Judge supervising insolvency can prioritize priming charges over Crown's deemed trust: Supreme Court

Ruling provides clarity for insolvency practitioners and will benefit lenders, says lawyer

Judge supervising insolvency can prioritize priming charges over Crown's deemed trust: Supreme Court
Darren Bieganek, Duncan Craig LLP

In a split decision, the Supreme Court of Canada has held that a judge supervising the restructuring of a number of corporations had the authority to prioritize certain charges from the estate over a deemed trust held by the Crown.

The ruling in Canada v. Canada North Group Inc., 2021 SCC 30 is a “long-sought-after clarification” for insolvency practitioners, says Darren Bieganek, who was counsel for the monitor in the case, Ernst & Young Inc.

The issue before the SCC was whether, during a restructuring under the Companies’ Creditors Arrangement Act (CCAA), a judge had the authority and jurisdiction to grant priming charges – also known as super-priority charges – over assets subject to a Canada Revenue Agency claim, which was protected by a deemed trust.

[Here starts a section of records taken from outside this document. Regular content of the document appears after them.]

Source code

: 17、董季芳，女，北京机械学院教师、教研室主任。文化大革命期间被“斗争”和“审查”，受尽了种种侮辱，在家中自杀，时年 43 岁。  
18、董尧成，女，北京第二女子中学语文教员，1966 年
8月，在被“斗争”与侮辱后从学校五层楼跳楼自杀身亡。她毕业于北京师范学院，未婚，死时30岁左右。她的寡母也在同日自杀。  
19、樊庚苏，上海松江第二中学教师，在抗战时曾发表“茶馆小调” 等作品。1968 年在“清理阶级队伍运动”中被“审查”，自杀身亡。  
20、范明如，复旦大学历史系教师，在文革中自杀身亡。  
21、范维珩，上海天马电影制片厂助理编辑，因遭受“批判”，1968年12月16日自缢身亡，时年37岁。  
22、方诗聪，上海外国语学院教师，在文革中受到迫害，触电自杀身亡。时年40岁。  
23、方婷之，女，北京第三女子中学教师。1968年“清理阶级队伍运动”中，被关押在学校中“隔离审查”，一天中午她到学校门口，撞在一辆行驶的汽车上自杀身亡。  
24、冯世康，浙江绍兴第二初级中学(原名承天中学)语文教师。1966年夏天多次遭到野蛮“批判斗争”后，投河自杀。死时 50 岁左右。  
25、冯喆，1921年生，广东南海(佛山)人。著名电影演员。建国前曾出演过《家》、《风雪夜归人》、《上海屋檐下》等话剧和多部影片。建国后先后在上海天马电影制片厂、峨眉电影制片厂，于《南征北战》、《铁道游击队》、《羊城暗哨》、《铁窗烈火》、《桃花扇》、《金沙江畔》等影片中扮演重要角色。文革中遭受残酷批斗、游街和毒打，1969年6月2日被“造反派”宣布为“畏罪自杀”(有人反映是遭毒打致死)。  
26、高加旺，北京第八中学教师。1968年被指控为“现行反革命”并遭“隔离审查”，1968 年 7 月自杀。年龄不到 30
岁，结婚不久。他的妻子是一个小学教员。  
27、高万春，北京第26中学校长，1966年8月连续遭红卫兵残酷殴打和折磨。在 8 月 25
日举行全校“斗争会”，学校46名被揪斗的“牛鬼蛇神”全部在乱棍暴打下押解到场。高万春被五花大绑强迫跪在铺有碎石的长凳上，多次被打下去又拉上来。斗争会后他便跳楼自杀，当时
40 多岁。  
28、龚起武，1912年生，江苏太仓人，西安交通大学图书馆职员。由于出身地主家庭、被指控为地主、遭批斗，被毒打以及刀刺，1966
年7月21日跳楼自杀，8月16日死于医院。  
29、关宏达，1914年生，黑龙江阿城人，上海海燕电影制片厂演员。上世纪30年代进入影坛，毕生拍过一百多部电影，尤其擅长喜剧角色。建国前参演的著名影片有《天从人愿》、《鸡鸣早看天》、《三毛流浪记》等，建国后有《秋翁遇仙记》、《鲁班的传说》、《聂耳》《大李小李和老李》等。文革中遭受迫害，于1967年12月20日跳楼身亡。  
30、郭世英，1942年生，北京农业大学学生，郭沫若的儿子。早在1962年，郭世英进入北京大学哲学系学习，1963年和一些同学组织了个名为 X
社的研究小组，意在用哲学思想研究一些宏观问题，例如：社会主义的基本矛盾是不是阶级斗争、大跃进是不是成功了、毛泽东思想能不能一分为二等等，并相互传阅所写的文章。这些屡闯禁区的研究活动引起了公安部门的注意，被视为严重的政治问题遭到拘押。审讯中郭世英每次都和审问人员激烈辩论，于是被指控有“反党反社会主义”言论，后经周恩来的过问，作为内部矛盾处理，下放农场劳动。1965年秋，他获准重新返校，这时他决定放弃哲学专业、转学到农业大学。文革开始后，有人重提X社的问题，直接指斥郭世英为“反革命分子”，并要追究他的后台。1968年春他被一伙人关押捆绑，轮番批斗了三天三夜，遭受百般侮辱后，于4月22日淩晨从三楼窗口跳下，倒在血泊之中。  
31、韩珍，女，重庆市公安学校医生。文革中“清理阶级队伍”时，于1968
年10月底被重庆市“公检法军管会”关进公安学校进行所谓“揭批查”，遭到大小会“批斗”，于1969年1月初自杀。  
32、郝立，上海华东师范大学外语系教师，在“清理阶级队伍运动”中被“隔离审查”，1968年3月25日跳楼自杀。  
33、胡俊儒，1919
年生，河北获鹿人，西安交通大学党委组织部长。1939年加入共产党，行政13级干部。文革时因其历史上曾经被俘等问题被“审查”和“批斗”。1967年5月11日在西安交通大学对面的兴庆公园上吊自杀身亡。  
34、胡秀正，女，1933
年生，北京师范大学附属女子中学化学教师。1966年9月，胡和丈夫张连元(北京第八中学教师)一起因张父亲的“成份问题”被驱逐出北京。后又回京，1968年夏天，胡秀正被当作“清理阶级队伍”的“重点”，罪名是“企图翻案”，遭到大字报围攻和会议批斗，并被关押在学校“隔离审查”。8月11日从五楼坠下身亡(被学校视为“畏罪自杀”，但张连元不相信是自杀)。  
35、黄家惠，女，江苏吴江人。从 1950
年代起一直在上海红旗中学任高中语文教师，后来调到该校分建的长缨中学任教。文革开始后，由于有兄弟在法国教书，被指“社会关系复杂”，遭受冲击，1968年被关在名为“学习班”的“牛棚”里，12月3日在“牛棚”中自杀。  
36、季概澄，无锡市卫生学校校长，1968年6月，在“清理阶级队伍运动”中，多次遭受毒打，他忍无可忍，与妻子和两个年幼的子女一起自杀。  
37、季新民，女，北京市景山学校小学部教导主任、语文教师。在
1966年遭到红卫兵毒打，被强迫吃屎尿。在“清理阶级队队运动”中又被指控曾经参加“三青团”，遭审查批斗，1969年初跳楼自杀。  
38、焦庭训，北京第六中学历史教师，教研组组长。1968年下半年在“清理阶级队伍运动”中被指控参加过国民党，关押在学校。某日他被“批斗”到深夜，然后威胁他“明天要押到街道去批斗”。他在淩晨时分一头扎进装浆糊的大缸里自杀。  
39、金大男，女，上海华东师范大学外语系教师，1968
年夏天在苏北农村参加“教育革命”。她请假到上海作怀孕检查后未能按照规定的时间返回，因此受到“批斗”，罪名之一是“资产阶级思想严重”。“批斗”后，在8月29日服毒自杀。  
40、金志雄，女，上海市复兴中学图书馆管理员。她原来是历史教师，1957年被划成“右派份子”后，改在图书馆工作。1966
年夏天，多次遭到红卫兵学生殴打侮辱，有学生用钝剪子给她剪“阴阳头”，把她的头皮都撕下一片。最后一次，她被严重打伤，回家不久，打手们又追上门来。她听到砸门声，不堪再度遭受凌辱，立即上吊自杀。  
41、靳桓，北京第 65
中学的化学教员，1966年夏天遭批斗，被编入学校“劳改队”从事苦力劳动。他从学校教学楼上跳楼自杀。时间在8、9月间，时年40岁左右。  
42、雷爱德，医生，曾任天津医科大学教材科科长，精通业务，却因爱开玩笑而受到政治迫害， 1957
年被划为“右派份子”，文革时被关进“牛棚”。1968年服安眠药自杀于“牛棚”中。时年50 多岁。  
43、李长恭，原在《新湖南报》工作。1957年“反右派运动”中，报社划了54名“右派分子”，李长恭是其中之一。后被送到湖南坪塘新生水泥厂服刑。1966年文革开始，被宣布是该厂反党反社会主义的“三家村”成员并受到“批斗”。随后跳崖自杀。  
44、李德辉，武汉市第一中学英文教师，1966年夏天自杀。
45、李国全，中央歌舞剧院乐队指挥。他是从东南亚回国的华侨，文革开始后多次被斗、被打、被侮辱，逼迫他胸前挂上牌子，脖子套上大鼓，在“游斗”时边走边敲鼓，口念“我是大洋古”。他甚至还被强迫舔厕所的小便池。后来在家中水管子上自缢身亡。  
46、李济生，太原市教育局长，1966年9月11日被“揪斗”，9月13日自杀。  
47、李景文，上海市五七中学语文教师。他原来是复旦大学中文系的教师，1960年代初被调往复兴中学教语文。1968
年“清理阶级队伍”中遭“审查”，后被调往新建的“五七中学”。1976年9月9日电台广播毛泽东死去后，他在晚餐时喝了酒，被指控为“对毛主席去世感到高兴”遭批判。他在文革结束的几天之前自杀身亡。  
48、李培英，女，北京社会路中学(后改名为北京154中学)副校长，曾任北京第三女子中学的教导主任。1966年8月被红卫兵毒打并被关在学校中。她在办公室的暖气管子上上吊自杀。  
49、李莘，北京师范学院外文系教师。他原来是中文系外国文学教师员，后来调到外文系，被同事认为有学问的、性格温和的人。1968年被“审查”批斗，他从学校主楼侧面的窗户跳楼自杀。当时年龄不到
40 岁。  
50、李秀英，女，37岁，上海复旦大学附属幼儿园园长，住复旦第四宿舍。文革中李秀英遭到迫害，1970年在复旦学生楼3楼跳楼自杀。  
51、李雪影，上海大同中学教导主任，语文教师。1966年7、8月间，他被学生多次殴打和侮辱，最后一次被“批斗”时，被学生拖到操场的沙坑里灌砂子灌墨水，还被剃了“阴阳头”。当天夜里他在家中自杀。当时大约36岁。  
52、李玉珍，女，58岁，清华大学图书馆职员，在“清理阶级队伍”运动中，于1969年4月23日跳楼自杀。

“It's very significant to the insolvency and restructuring world,” says Bieganek, the leader of the insolvency and restructuring practice group at Duncan Craig LLP, in Edmonton.

“Particularly under the CCAA, because these charges are somewhat critical to allowing larger companies to restructure their affairs.”

The respondents, Canada North Group and six related corporations, had applied to the Court of Queen’s Bench of Alberta for three priming charges. One would allow the companies to pay fees to counsel, their monitor and a chief restructuring officer. The second charge would pay their interim lender. And third, a directors’ charge, would protect their directors and officers against liabilities incurred once the proceedings got under way.

The Judge granted the order, which meant these three priming charges had priority over Canada Revenue Agency’s deemed trust, created by s. 227(4.1) of the Income Tax Act, for unpaid taxes.

Canada filed a motion for variance, asking the court to set aside that priority. The motion was dismissed, and the ruling was upheld at Alberta’s Court of Appeal, with a dissent.

At the SCC, Canada argued s. 227(4.1) of the Income Tax Act creates a proprietary right, because the deemed trust gives the Crown beneficial ownership – in this particular case – over the amount of unremitted tax owed. A judge cannot, therefore, order the withdrawal of a priming charge from Her Majesty’s property.

In a 5-4 split decision, the SCC dismissed Canada’s appeal. The majority found s. 227(4.1) of the Income Tax Act does not create a proprietary interest in the debtor’s property, and s. 11 of the CCAA gives broad discretionary power to the supervising court.

The dissenters found that “only one plausible interpretation” could come from the Income Tax Act and the related deemed trust provisions in the Canadian Pension Plan and Employment Insurance Act. The Crown’s deemed trust has priority over all other claims, including priming charges under the CCAA, they said.

The clarification that a supervising judge has authority to grant priming charges over a deemed trust will be “extremely beneficial” to insolvency lawyers and lenders involved in restructurings, says Bieganek

“They have a clear sense and understanding of where they stand if the court grants these orders, that they can't be set aside readily by the crown stepping forward and saying the court lacked the jurisdiction. That's been settled.”

“Secondly, the fact that the court has affirmed the breadth of s. 11 is extremely beneficial as well,” he says.